### Task objective:
Transcribe the data in full and exactly, omitting any pictures.
══════════════════════════════
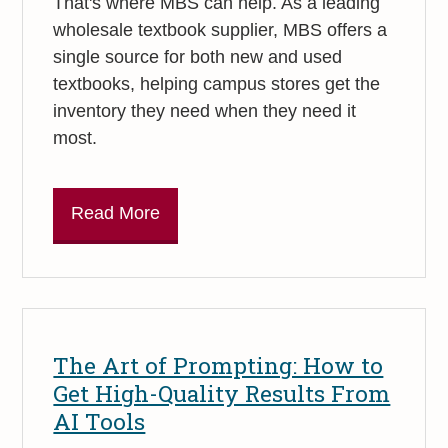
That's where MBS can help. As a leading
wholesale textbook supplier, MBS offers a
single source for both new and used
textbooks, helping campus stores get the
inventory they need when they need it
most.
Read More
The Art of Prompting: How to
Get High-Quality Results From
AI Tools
══════════════════════════════
### Result of the task:
That's where MBS can help. As a leading
wholesale textbook supplier, MBS offers a
single source for both new and used
textbooks, helping campus stores get the
inventory they need when they need it
most.
Read More
The Art of Prompting: How to
Get High-Quality Results From
AI Tools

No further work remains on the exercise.